Fare politica


di Pietro Giorgio Carena

Si fa politica per fare Politica. Anzi, si fa politica per farne di più, di politica. Non è scontato. Spesso, l'aggettivo "politico" viene attribuito ad un fare cauto e astuto, ad un dire e non dire. Al parlare poco e più spesso al tacere, per cercare e preservare gli equilibri della parte di appartenenza. Per perseguire finalità sottointese o non dichiarate (non necessariamente malsane, sia chiaro: anzi, spesso finalità sacrosante, ma frutto di sintesi complesse e faticose). E quindi il parlare, talvolta, viene letto come una specie di tradimento del gruppo, o una slealtà, o una semplice ingenuità. Prima di parlare, bisognerebbe condividere, mediare, smussare.

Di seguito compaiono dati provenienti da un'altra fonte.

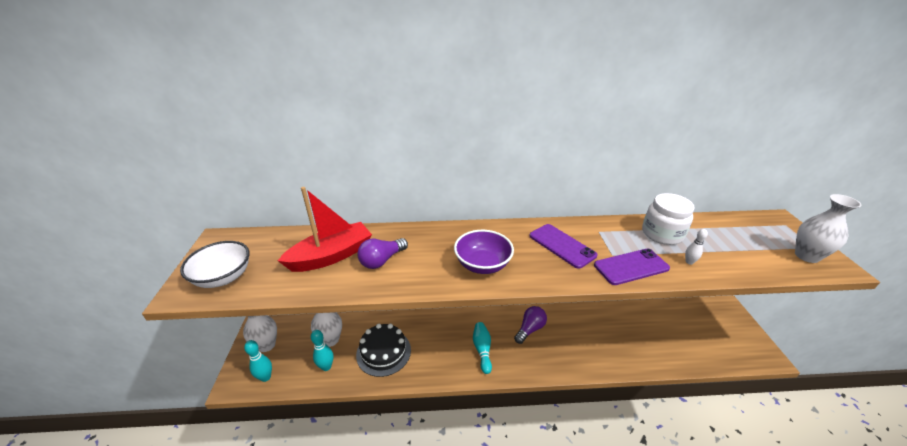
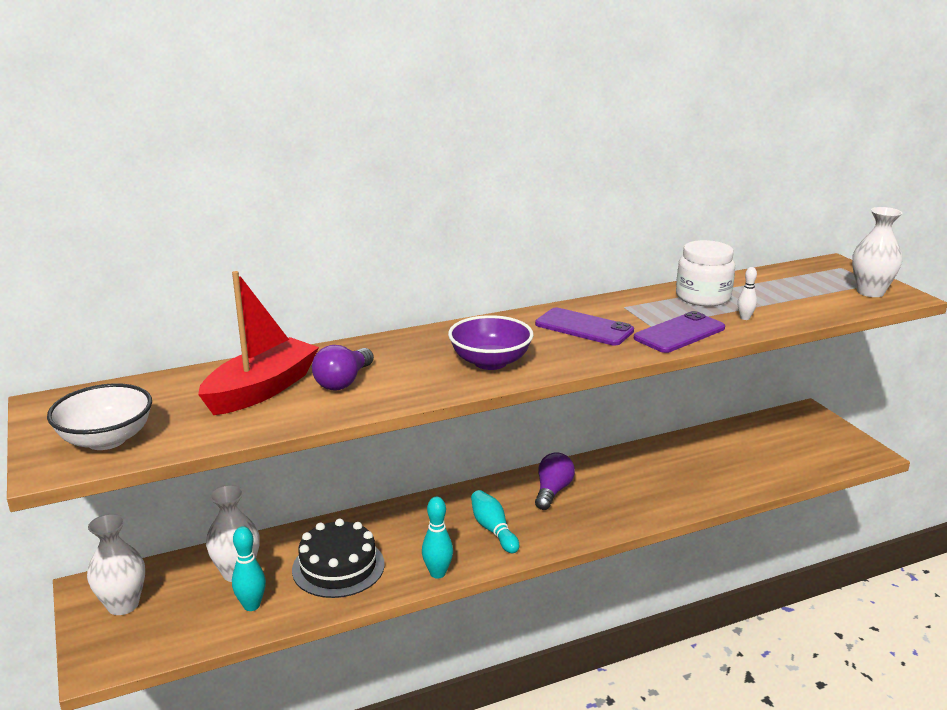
camera: 20 degrees left, 10 degrees down
turquoise bowling pin [244,340,272,382] -> turquoise bowling pin moved to [422,497,453,579]

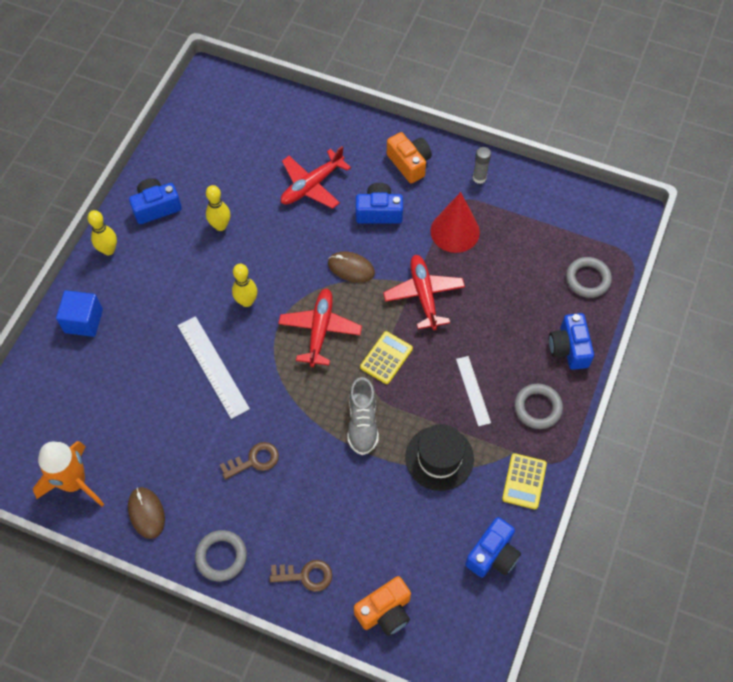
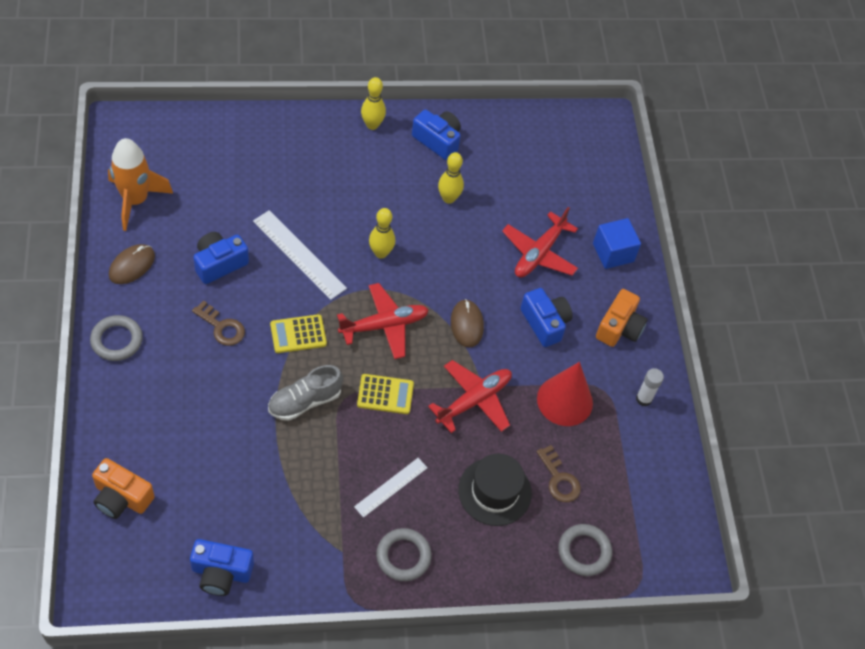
camera: 55 degrees right, 5 degrees down
blue cube [56,290,103,337] -> blue cube moved to [593,218,641,269]
white ruler [178,316,250,419] -> white ruler turned 75 degrees counterclockwise [253,210,347,300]
brown key [270,560,332,592] -> brown key moved to [536,445,581,502]
red plane [281,146,351,209] -> red plane turned 75 degrees counterclockwise [502,207,578,278]
black hat [405,424,474,491] -> black hat moved to [458,454,532,526]
grey glue stick [473,147,491,184] -> white glue stick [636,368,664,407]
yellow calculator [502,453,547,509] -> yellow calculator moved to [270,314,327,353]
blue camera [549,313,594,370] -> blue camera moved to [193,232,249,284]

Ma questa visione appare discutibile. La migliore dimostrazione di lealtà nei confronti della propria parte politica potrebbe essere proprio lo sperimentare in campo libero (a voce, sui social, sui giornali) il proprio punto di vista, con la maggior nettezza possibile. Con la maggiore vivacità. Con la massima chiarezza.

Certamente questo comporta una maggiore difficoltà nella mediazione. Talvolta anche la sperimentazione di una disciplina di partito. Perché se la politica è "sortire insieme dai problemi" (come ricordava Lorenzo Milani), quell'insieme ad un certo punto richiede una mediazione, una rinuncia negoziata ad aspetti delle proprie idee. Ma prima di allora, la politica deve respirare liberamente nel campo delle idee e del dibattere. 
E il "fare politica" - e quindi, l'impegnarsi in una parte - vuol dire farne di più e non di meno.